Trump's administration took the extraordinary step of bypassing Congress to approve the sale in May, as his administration declared Iran to be a "fundamental threat" to the stability of the Middle East. Secretary of State Mike Pompeo had said the administration was responding to an emergency caused by Saudi Arabia's historic rival Iran, which backs the Huthi rebels in Yemen.
Senators, including some Republicans, said there were no legitimate grounds to circumvent Congress, which has the right to disapprove arms sales. Republican Senator Lindsey Graham, a Trump loyalist on several other fronts, offered a full-throated rebuke of the arm sales - and of the Saudi leadership. Graham said he hoped his vote would "send a signal to Saudi Arabia that if you act the way you're acting, there is no space for a strategic relationship."

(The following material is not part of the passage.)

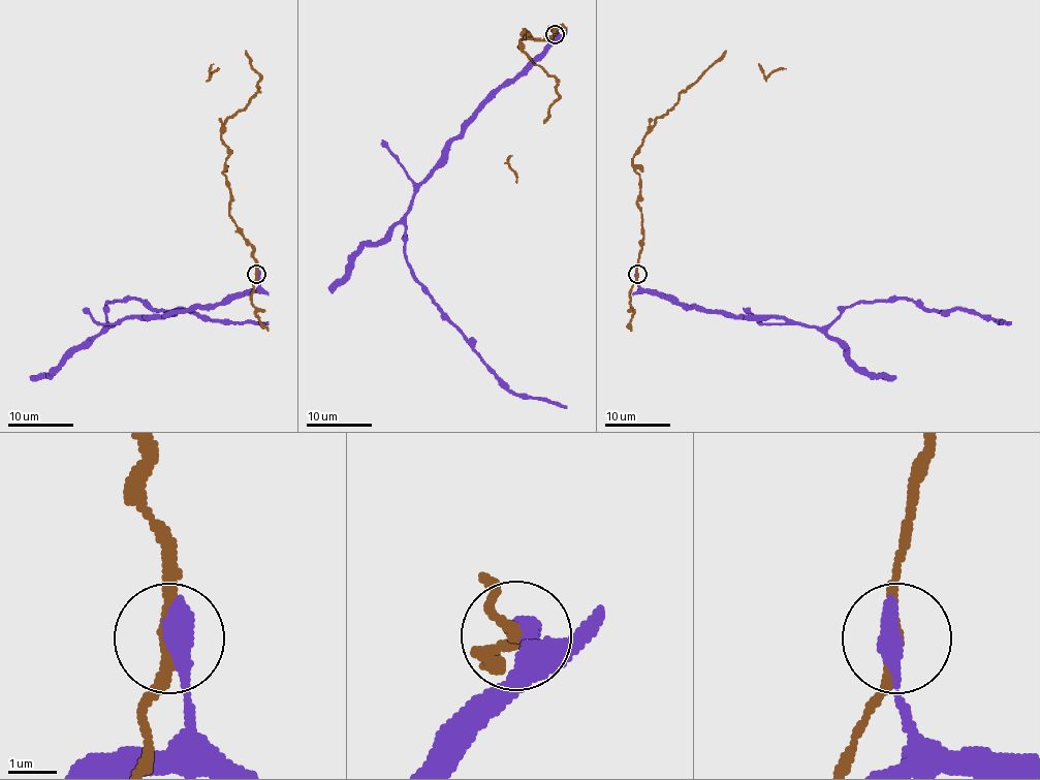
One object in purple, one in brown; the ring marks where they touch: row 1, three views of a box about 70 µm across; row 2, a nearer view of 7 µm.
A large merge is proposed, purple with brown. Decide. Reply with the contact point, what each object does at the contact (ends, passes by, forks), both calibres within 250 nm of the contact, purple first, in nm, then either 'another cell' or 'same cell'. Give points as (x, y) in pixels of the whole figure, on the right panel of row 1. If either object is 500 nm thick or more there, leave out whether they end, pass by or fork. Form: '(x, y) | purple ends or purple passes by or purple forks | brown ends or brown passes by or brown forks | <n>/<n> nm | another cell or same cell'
(637, 274) | purple ends | brown passes by | 480/240 nm | another cell

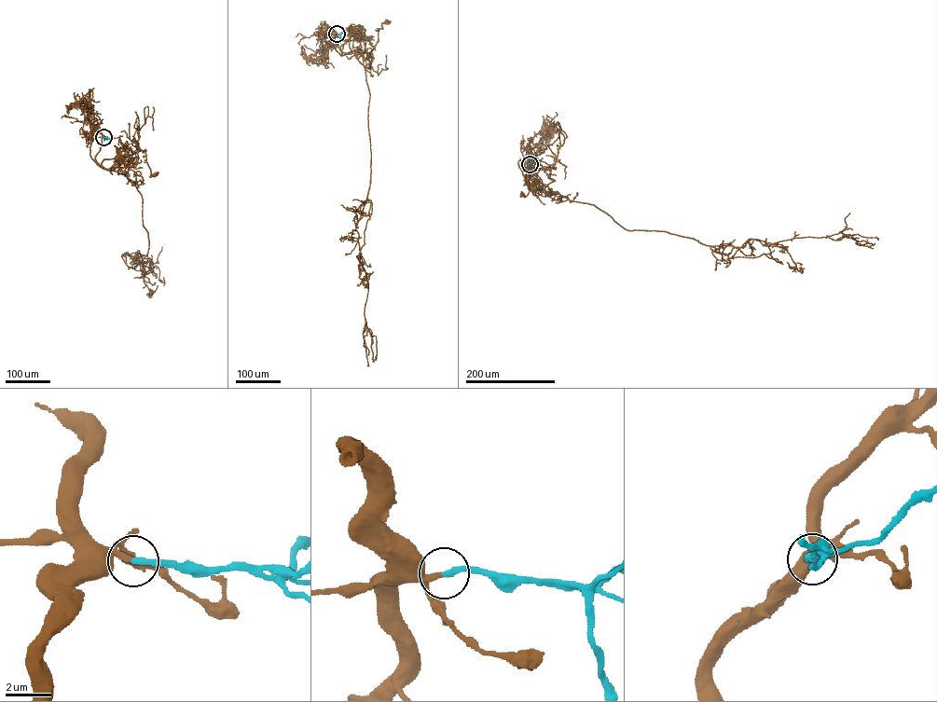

The senator was referring to last year's brutal murder of journalist Jamal Khashoggi in Turkey, an incident that triggered a full-blown crisis in Riyadh's relations with the West. "There is no amount of oil that you can produce that will get me and others to give you a pass on chopping somebody up in a consulate," Graham said, adding that there is also "no amount of threat coming from Iran that's going to require me to give a pass to this brutal barbaric behavior." The measures would still need to pass the Democratic-controlled House of Representatives before they go to the president's desk. Trump is expected to veto them, and it will remain an uphill climb for Congress to come up with a two-thirds vote to overcome a veto.